DATA FOR REVIEW ::
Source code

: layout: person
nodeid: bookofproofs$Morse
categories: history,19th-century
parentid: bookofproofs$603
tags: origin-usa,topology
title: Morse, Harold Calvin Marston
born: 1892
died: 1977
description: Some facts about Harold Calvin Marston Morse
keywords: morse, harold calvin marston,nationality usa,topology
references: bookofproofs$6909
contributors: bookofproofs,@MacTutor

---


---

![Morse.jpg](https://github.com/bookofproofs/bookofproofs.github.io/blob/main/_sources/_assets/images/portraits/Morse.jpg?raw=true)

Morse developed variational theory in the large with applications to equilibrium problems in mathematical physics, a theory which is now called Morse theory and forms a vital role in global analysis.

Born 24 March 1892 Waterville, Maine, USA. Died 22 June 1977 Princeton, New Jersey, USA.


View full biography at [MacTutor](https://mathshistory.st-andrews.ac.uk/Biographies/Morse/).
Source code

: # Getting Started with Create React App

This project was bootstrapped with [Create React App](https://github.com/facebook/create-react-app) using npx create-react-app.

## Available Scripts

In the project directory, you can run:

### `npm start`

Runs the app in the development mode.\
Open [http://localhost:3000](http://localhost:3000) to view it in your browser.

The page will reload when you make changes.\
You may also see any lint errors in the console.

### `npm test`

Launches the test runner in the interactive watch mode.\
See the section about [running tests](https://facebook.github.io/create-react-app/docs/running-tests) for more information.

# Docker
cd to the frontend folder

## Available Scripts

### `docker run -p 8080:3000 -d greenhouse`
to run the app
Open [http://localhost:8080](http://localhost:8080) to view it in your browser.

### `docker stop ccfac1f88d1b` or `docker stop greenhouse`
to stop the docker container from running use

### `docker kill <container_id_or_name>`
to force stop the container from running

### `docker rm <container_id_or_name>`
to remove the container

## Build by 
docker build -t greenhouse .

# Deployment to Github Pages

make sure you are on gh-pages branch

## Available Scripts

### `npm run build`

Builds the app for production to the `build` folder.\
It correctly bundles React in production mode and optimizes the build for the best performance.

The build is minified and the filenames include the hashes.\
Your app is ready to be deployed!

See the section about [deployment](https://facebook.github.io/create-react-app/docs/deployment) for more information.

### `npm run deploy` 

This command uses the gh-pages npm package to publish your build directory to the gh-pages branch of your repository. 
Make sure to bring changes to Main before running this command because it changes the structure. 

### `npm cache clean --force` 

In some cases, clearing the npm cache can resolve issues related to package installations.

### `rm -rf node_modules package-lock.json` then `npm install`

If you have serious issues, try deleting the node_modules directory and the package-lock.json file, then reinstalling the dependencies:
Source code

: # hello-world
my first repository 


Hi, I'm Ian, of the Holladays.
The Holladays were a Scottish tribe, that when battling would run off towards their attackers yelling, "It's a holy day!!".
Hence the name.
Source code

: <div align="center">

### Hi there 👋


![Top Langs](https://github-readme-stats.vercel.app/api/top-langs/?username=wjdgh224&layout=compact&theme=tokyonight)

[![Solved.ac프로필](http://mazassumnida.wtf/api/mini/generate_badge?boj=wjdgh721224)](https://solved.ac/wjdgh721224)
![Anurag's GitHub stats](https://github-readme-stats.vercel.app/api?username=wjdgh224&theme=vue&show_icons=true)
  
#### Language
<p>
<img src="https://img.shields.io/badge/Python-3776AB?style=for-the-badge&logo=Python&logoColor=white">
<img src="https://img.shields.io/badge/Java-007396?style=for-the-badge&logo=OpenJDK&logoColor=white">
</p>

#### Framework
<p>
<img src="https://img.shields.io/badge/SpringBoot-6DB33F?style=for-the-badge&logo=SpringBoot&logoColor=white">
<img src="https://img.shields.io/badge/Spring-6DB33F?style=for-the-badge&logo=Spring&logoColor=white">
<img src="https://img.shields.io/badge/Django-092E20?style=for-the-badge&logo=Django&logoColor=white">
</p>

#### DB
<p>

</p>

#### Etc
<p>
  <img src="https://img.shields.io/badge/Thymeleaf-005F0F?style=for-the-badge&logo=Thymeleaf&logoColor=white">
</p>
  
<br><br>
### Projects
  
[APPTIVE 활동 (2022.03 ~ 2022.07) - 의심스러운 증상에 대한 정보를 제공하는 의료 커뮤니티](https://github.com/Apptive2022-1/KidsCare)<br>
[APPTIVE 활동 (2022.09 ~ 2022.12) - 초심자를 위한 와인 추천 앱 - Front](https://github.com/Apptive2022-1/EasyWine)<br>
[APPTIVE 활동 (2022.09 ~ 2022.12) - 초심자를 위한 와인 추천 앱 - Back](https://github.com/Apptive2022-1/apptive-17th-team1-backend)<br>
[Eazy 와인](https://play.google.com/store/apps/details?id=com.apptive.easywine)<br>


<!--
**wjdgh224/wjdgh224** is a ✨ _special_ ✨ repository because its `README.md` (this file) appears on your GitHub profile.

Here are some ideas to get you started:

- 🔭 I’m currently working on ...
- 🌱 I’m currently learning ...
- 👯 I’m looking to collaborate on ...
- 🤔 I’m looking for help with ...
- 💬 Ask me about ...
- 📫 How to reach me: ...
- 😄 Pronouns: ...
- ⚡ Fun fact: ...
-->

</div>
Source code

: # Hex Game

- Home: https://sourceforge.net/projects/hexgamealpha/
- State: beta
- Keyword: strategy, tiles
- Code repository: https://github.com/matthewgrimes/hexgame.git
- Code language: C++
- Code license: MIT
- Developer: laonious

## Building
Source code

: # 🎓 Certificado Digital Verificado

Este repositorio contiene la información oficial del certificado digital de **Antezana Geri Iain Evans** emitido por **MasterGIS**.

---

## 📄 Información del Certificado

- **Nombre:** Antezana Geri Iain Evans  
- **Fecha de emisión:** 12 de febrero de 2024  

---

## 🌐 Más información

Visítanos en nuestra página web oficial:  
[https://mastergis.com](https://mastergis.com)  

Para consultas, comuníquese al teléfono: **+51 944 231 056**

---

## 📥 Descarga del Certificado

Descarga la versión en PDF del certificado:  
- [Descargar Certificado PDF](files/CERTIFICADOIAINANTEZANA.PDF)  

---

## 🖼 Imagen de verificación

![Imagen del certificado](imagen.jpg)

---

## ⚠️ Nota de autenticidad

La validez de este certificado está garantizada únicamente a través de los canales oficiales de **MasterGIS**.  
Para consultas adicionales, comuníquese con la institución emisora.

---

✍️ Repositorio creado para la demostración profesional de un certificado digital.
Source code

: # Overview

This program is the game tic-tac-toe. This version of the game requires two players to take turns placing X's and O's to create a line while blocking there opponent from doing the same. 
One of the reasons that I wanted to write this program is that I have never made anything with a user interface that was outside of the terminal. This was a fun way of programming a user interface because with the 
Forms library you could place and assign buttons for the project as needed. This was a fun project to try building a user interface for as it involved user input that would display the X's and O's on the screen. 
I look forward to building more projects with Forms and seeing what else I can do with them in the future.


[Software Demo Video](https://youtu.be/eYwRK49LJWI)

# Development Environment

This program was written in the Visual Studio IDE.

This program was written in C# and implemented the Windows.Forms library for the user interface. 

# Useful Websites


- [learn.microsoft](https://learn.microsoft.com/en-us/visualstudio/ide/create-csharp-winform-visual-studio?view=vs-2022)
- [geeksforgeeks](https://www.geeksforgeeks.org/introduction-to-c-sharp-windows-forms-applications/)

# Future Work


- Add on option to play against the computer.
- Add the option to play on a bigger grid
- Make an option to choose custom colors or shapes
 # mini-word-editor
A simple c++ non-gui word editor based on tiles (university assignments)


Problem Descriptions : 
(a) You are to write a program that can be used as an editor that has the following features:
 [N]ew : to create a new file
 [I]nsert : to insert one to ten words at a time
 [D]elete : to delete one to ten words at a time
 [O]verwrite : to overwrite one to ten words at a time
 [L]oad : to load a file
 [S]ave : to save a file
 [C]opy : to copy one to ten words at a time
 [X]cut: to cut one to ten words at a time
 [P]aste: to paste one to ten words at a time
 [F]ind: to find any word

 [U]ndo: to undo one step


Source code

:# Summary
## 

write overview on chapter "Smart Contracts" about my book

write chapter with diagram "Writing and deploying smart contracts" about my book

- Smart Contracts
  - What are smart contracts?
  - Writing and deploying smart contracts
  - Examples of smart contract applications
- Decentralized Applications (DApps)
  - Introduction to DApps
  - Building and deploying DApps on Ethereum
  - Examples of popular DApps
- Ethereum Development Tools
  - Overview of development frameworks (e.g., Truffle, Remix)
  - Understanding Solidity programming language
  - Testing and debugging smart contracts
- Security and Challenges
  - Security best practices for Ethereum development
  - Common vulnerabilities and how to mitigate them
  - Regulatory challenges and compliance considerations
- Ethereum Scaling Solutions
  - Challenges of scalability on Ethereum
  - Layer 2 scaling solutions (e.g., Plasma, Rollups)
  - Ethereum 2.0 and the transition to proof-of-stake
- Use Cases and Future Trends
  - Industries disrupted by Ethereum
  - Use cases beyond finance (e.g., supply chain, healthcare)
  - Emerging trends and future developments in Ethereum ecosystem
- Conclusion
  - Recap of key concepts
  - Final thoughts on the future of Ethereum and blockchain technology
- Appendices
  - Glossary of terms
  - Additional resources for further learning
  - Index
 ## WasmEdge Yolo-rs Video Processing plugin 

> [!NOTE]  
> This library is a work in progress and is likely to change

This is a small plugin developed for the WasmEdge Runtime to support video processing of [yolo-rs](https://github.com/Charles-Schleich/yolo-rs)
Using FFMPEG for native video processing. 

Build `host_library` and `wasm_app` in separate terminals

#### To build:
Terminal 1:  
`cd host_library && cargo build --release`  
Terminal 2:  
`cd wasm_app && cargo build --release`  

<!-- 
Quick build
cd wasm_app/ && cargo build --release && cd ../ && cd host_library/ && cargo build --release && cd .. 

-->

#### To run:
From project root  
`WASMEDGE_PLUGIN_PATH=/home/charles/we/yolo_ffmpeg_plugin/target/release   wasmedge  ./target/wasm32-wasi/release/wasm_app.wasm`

WHAT YOU ARE ASKED TO DO :: From the records above, copy only the lines starting with the line that holds "One of the reasons" and going on through the line that holds "Forms library you", exactly as written.

SOLVED EXERCISE ::
One of the reasons that I wanted to write this program is that I have never made anything with a user interface that was outside of the terminal. This was a fun way of programming a user interface because with the 
Forms library you could place and assign buttons for the project as needed. This was a fun project to try building a user interface for as it involved user input that would display the X's and O's on the screen. 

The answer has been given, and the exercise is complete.